## [Instrucciones de trabajo]
• a. Resume en dos oraciones el fragmento sobre la misión de la iglesia.
• b. Prosigue con el fragmento sobre la misión de la iglesia a partir de su última oración.

====== Fragmento del documento ======

Yo siento una carga de ir al mundo, porque esta es la misión de la iglesia. La misión de la iglesia es la misma que hubo en Cristo. «Dios estaba en Cristo reconciliando consigo al mundo, no tomándoles en cuenta a los hombres sus pecados». ¿Y cuál es la misión de la iglesia? Dios nos encargó a nosotros el ministerio de la reconciliación. Por eso, al igual que Dios en Cristo, ahora nosotros estamos diciéndole al mundo: «Os rogamos en nombre de Cristo: Reconciliaos con Dios».
Entonces, nos apartamos del mundo, para abandonar el pecado, las tinieblas y el vacío del mundo, pero volvemos al mundo llenos del Espíritu, para ganar al mundo para Cristo. Hoy día, me importan las penas del mundo, me importa la humanidad doliente, me importa que haya gente que muere en las drogas. Me importa, porque al fin de cuentas el Señor nos va a juzgar, porque él nos dirá: «Tuve hambre, y me diste de comer; estuve en la cárcel, y me fuiste a ver; estuve enfermo, y me visitaste».

====== Material suministrado ======

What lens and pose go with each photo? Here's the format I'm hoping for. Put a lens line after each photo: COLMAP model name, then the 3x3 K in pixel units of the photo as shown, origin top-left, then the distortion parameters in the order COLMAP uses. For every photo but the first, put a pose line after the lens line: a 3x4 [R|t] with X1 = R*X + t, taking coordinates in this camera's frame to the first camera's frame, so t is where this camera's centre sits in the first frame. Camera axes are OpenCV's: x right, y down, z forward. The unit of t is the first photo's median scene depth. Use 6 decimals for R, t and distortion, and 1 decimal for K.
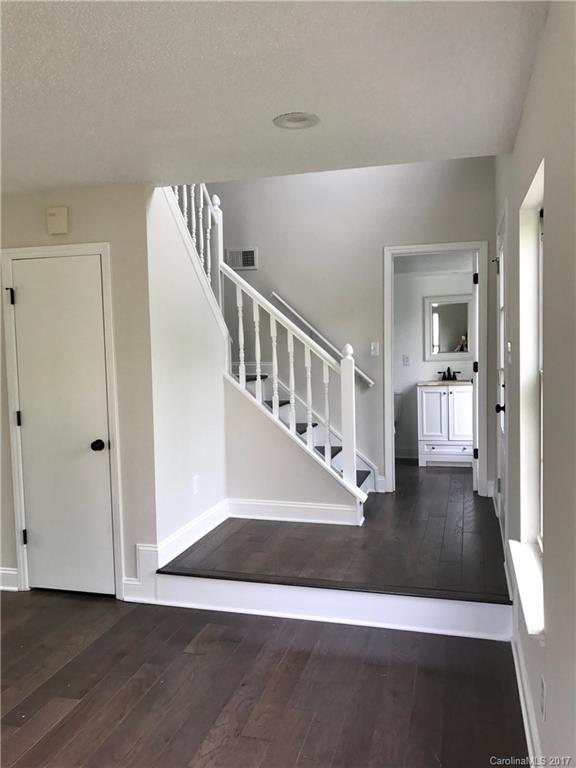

======

## [Respuestas en orden]
• a. La misión de la iglesia es la misma que hubo en Cristo, pues Dios le encargó el ministerio de la reconciliación y por eso ruega al mundo en nombre de Cristo que se reconcilie con Dios. Los creyentes se apartan del mundo para abandonar el pecado, pero vuelven a él llenos del Espíritu para ganarlo para Cristo, y les importan las penas de la humanidad doliente porque el Señor los va a juzgar.

• b.
Los exégetas de las Escrituras dirán que el Señor lo dijo por los judíos. Yo pienso que no, que lo dijo por todo ser humano que vive en ese tiempo apocalíptico, ese tiempo de pensar que Dios no está presente en la historia, que todo es vacío, que todo es absurdo. Ellos no saben que Dios vino en Cristo para reconciliar consigo al mundo. Pero tú y yo lo sabemos, lo hemos experimentado; para nosotros se acabó ese tiempo de vacío, y hoy día estamos en el tiempo de la plenitud de Dios, de la llenura del Espíritu.
La necesidad de vivir la cruz
Y entonces nos preguntamos: ¿Por qué no experimentamos esta plenitud, si esto es lo que la Escritura enseña? Sabemos que esto es así, ¿pero la experiencia práctica?
Un día estábamos diez obreros chilenos sentados alrededor de una mesa, leyendo un libro de Watchman Nee, donde él, reunido con trescientos obreros en China analizaban la obra que habían realizado en los últimos años, y concluían que, en diez años de ministerio, en que habían predicado enfatizando una y otra vez la palabra de la cruz, no habían conseguido ningún resultado.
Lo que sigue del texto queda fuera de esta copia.